**WORK TO BE COMPLETED:** Transcribe the data exactly. Pictures stay out.

**SUPPLIED INFORMATION:**
-------------------------

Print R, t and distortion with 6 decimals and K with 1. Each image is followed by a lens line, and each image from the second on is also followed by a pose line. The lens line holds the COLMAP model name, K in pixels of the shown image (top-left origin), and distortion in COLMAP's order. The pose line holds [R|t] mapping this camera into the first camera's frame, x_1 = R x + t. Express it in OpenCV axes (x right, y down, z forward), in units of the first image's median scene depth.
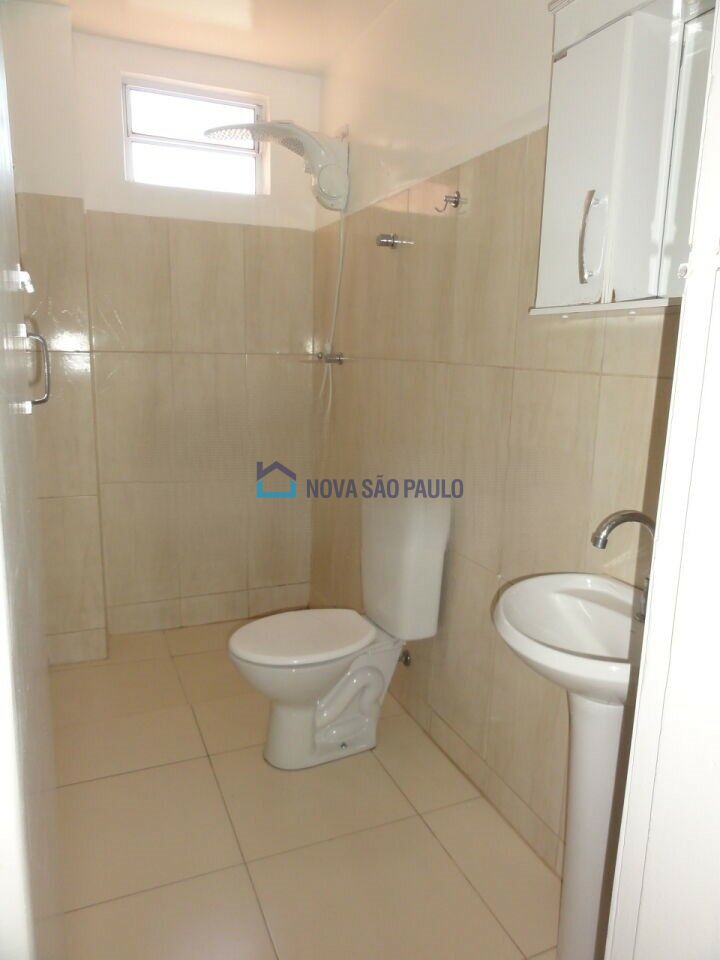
lens RADIAL K [[677.7, 0, 362.8], [0, 677.7, 480.2], [0, 0, 1]] dist [-0.008229, 0.004041]
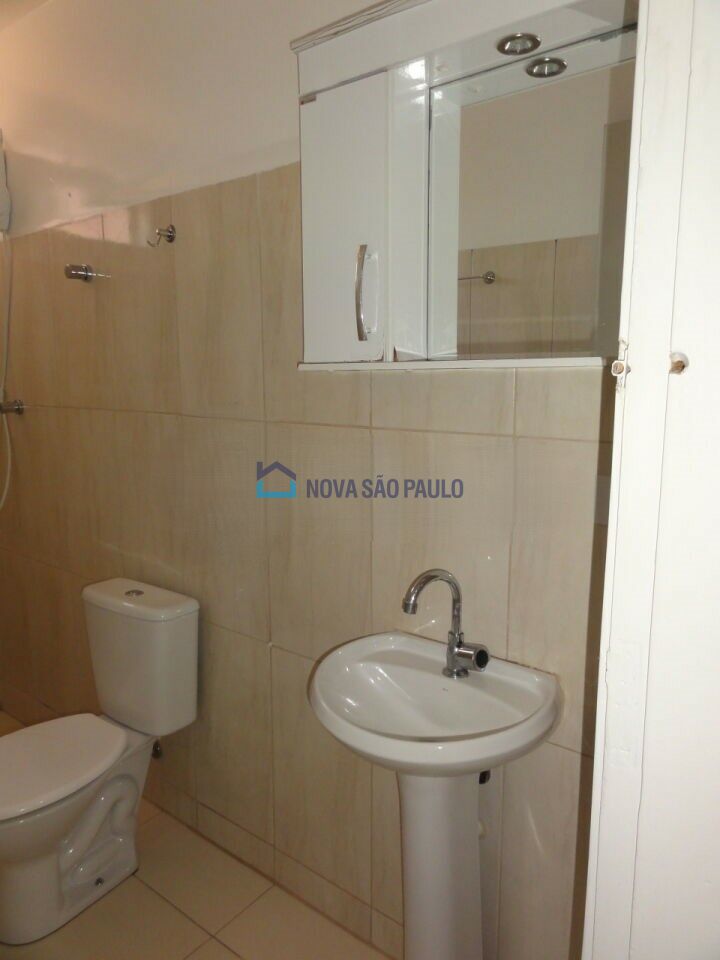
lens RADIAL K [[677.7, 0, 364.8], [0, 677.7, 479.3], [0, 0, 1]] dist [-0.008229, 0.004041]
pose [[0.876288, -0.101739, 0.470922, -0.083156], [0.115646, 0.993290, -0.000602, -0.056542], [-0.467701, 0.054988, 0.882174, 0.099183]]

-------------------------

**RESPONSE BELOW:**
Print R, t and distortion with 6 decimals and K with 1. Each image is followed by a lens line, and each image from the second on is also followed by a pose line. The lens line holds the COLMAP model name, K in pixels of the shown image (top-left origin), and distortion in COLMAP's order. The pose line holds [R|t] mapping this camera into the first camera's frame, x_1 = R x + t. Express it in OpenCV axes (x right, y down, z forward), in units of the first image's median scene depth.
lens RADIAL K [[677.7, 0, 362.8], [0, 677.7, 480.2], [0, 0, 1]] dist [-0.008229, 0.004041]
lens RADIAL K [[677.7, 0, 364.8], [0, 677.7, 479.3], [0, 0, 1]] dist [-0.008229, 0.004041]
pose [[0.876288, -0.101739, 0.470922, -0.083156], [0.115646, 0.993290, -0.000602, -0.056542], [-0.467701, 0.054988, 0.882174, 0.099183]]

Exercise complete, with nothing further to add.